*AUSGANGSTEXT*.
------------
13.05.2023 | Stand 16.09.2023, 22:11 Uhr

Karl Lauterbach hätte entführt werden sollen, danach sollte der Umsturz in Berlin erfolgen. Fünf Reichsbürger stehen deshalb am Mittwoch vor dem Oberlandesgericht Koblenz. −Foto: dpa

Mit Anschlägen auf die Stromversorgung und einer Entführung von Bundesgesundheitsminister Karl Lauterbach (SPD) sollen sie versucht haben, bürgerkriegsähnliche Zustände herbeizuführen: Ab Mittwoch stehen fünf mutmaßliche Reichsbürger in Koblenz vor Gericht, darunter ein Mann aus Niederbayern.



Die Anklage am Oberlandesgericht im rheinland-pfälzischen Koblenz wirft ihnen unter anderem die Gründung einer Terrororganisation und die Vorbereitung einer schweren staatsgefährdenden Gewalttat vor. Zusammen sollen die vier Männer und eine Frau einen Hochverrat vorbereitet haben. Laut Ermittlungsergebnissen der Bundesanwaltschaft schloss sich die Gruppe spätestens im Januar 2022 zusammen, um durch Gewalt und unter Inkaufnahme von Todesopfern bürgerkriegsähnliche Zustände in Deutschland auszulösen. Damit wollte die Gruppe die Demokratie beseitigen und die Staatsgewalt übernehmen.

Alle fünf sollen der Ideologie anhängen, laut der das 1918 untergegangene Deutsche Kaiserreich auf Grundlage der Verfassung von 1871 bis heute weiter existiert. Vor allem die weibliche Angeklagte Elisabeth R. soll diese Ideologie in der Gruppe geprägt haben. Sie habe auf eine rasche Umsetzung der Pläne gedrungen und wiederholt bestimmte Termine benannt.

Plan mit drei Stufen ausgearbeitet

Mit einem weiteren Angeklagten soll sie zum „administrativen Zweig“ der Gruppe gezählt haben. Die anderen drei Angeklagten sollen sich im operativen „militärischen Zweig“ eingebracht haben. Zusammen sollen sie einen dreistufigen Plan entworfen haben. Den Auftakt dazu sollten Anschläge auf die Stromversorgung bilden, die einen längeren bundesweiten Stromausfall verursachen sollten.

Anschließend sollte Gesundheitsminister Lauterbach laut Anklage bei einem bewaffneten Angriff entführt werden, wobei seine Leibwächter unter Umständen getötet werden sollten. Das dadurch entstehende Chaos habe die Gruppe nach eigener Vorstellung insgesamt nutzen wollen, um in Berlin eine „konstituierende Versammlung“ einzusetzen, die Regierung abzusetzen und eine „Führungsperson“ zu installieren.
------------
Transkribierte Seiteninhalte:
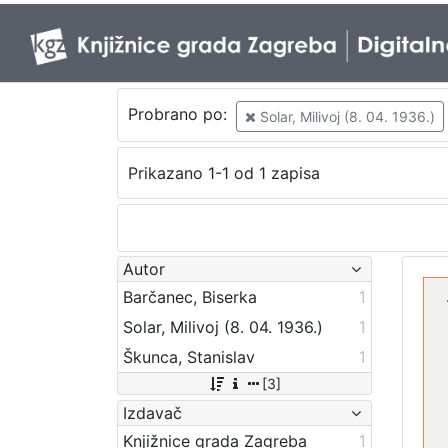
Probrano po:
Solar, Milivoj (8. 04. 1936.)
Prikazano 1-1 od 1 zapisa
Autor
Barčanec, Biserka
1
Solar, Milivoj (8. 04. 1936.)
1
Škunca, Stanislav
1
[3]
Izdavač
Knjižnice grada Zagreba
1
------------
*IHRE AUFGABEN*.
a - Wann hat sich die Gruppe laut dem Bericht über den Reichsbürger-Prozess spätestens zusammengeschlossen?
b - Führen Sie den Bericht über den Reichsbürger-Prozess im Anschluss an seinen letzten Satz fort.
Die Einträge sind hierfür ohne Belang.

*LÖSUNGEN*.
a - Spätestens im Januar 2022.

b -
Die Gruppe habe sich mehrere Monate lang in Chatgruppen sowie bei realen Treffen vernetzt und ausgetauscht. Gemeinsam sollen sie bereits konkrete Vorbereitungen für ihren Umsturzplan getroffen haben. Laut Anklage gab es unter anderem Verantwortliche für die Planung der Anschläge auf die Stromversorgung und die Entführung Lauterbachs. Zudem war geplant, mehrere Tonnen Waffen und Sprengstoff aus dem ehemaligen Jugoslawien zu besorgen.

Umsturz in Berlin geplant

Michael H. sei für die Inszenierung einer sogenannten False-Flag-Aktion unmittelbar vor Anberaumung der „konstituierenden Versammlung“ zuständig gewesen. Dabei habe ein Schauspieler in einer Fernsehlivesendung den amtierenden Bundeskanzler oder Bundespräsidenten imitieren und verlautbaren sollen, dass die Bundesregierung abgesetzt sei und wieder die Verfassung von 1871 gelte.

Einer der vier männlichen Angeklagten wurde nach dem Erwerb von zwei Sturmgewehren vom Typ AK-47 und vier Pistolen festgenommen. Vier Angeklagte, darunter die Frau, stuft die Bundesanwaltschaft als Rädelsführer ein. Razzien erfolgten in mehreren Bundesländern, auch in Bayern. Die Männer wurden im April 2022 festgenommen, die Frau im vergangenen Oktober. Bei dem Mann aus Bruckberg im Landkreis Landshut wurde so viel belastendes Material, dass die Polizei damals zu der Einschätzung kam, der Mann müsse einer der Rädelsführer der Verschwörung sein. Seitdem sitzen sie in Untersuchungshaft. Das Gerichte setzte für den Prozess dutzende Termine bis Mitte Januar kommenden Jahres an.

Lauterbach will keine Zugeständnisse machen

Lauterbach selbst zeigte sich vor Prozessbeginn unbeeindruckt. „Ich denke nicht im Traum daran, Zugeständnisse an die Wünsche der Gefährder zu machen, nur um meine Sicherheit zu erhöhen“, sagte er Anfang Mai dem Portal Zeit Online. Er sei seinen Personenschützern dankbar. Mittlerweile habe er rund um die Uhr Personenschutz. „Wenn man mir vor zehn oder 15 Jahren gesagt hätte, dass ich mich mit Reichsbürgern herumschlagen muss, es zur Debatte steht, ob wir erschossen oder gekidnappt werden - dann hätte ich das für undenkbar gehalten“, fügte der Minister hinzu.